■ **Directions for this task**
Recast the text read from all the rows below as a Markdown table with two columns, "No." and "Line". Number every nonblank line in order, skip blank lines, and leave the pictures out.

Saved data entries
----
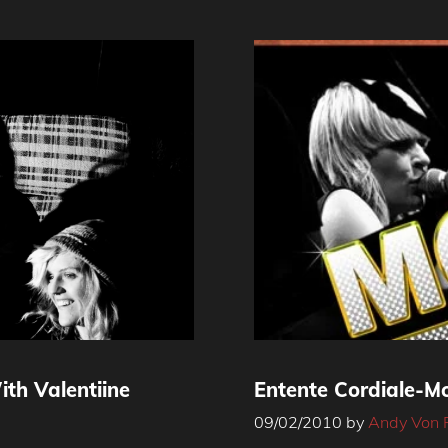
th Valentiine
Entente Cordiale-Mo
09/02/2010
by
Andy Von 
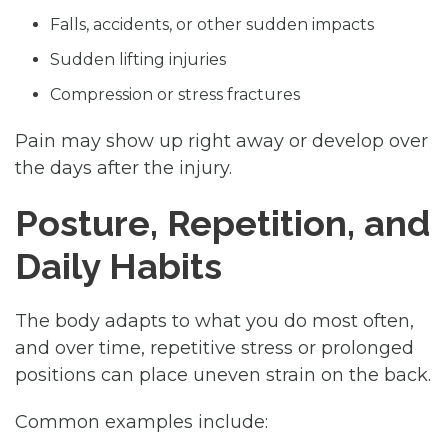
Falls, accidents, or other sudden impacts
Sudden lifting injuries
Compression or stress fractures
Pain may show up right away or develop over
the days after the injury.
Posture, Repetition, and
Daily Habits
The body adapts to what you do most often,
and over time, repetitive stress or prolonged
positions can place uneven strain on the back.
Common examples include:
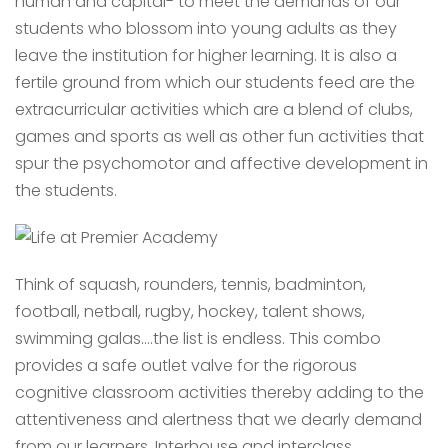
human and capital- to meet the demands of our
students who blossom into young adults as they
leave the institution for higher learning. It is also a
fertile ground from which our students feed are the
extracurricular activities which are a blend of clubs,
games and sports as well as other fun activities that
spur the psychomotor and affective development in
the students.
Think of squash, rounders, tennis, badminton,
football, netball, rugby, hockey, talent shows,
swimming galas….the list is endless. This combo
provides a safe outlet valve for the rigorous
cognitive classroom activities thereby adding to the
attentiveness and alertness that we dearly demand
from our learners. Interhouse and interclass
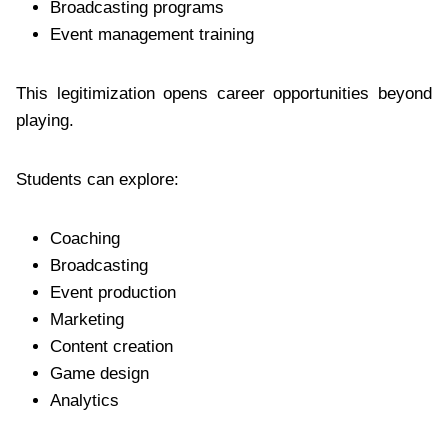
Broadcasting programs
Event management training
This legitimization opens career opportunities beyond
playing.
Students can explore:
Coaching
Broadcasting
Event production
Marketing
Content creation
Game design
Analytics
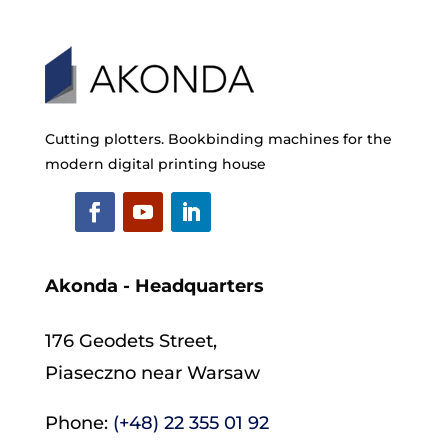
Cutting plotters. Bookbinding machines for the
modern digital printing house
Akonda - Headquarters
176 Geodets Street,
Piaseczno near Warsaw
Phone:
(+48) 22 355 01 92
----
■ **Answer below**
| No. | Line |
|---|---|
| 1 | th Valentiine |
| 2 | Entente Cordiale-Mo |
| 3 | 09/02/2010 |
| 4 | by |
| 5 | Andy Von  |
| 6 | Falls, accidents, or other sudden impacts |
| 7 | Sudden lifting injuries |
| 8 | Compression or stress fractures |
| 9 | Pain may show up right away or develop over |
| 10 | the days after the injury. |
| 11 | Posture, Repetition, and |
| 12 | Daily Habits |
| 13 | The body adapts to what you do most often, |
| 14 | and over time, repetitive stress or prolonged |
| 15 | positions can place uneven strain on the back. |
| 16 | Common examples include: |
| 17 | human and capital- to meet the demands of our |
| 18 | students who blossom into young adults as they |
| 19 | leave the institution for higher learning. It is also a |
| 20 | fertile ground from which our students feed are the |
| 21 | extracurricular activities which are a blend of clubs, |
| 22 | games and sports as well as other fun activities that |
| 23 | spur the psychomotor and affective development in |
| 24 | the students. |
| 25 | Think of squash, rounders, tennis, badminton, |
| 26 | football, netball, rugby, hockey, talent shows, |
| 27 | swimming galas….the list is endless. This combo |
| 28 | provides a safe outlet valve for the rigorous |
| 29 | cognitive classroom activities thereby adding to the |
| 30 | attentiveness and alertness that we dearly demand |
| 31 | from our learners. Interhouse and interclass |
| 32 | Broadcasting programs |
| 33 | Event management training |
| 34 | This legitimization opens career opportunities beyond |
| 35 | playing. |
| 36 | Students can explore: |
| 37 | Coaching |
| 38 | Broadcasting |
| 39 | Event production |
| 40 | Marketing |
| 41 | Content creation |
| 42 | Game design |
| 43 | Analytics |
| 44 | Cutting plotters. Bookbinding machines for the |
| 45 | modern digital printing house |
| 46 | Akonda - Headquarters |
| 47 | 176 Geodets Street, |
| 48 | Piaseczno near Warsaw |
| 49 | Phone: |
| 50 | (+48) 22 355 01 92 |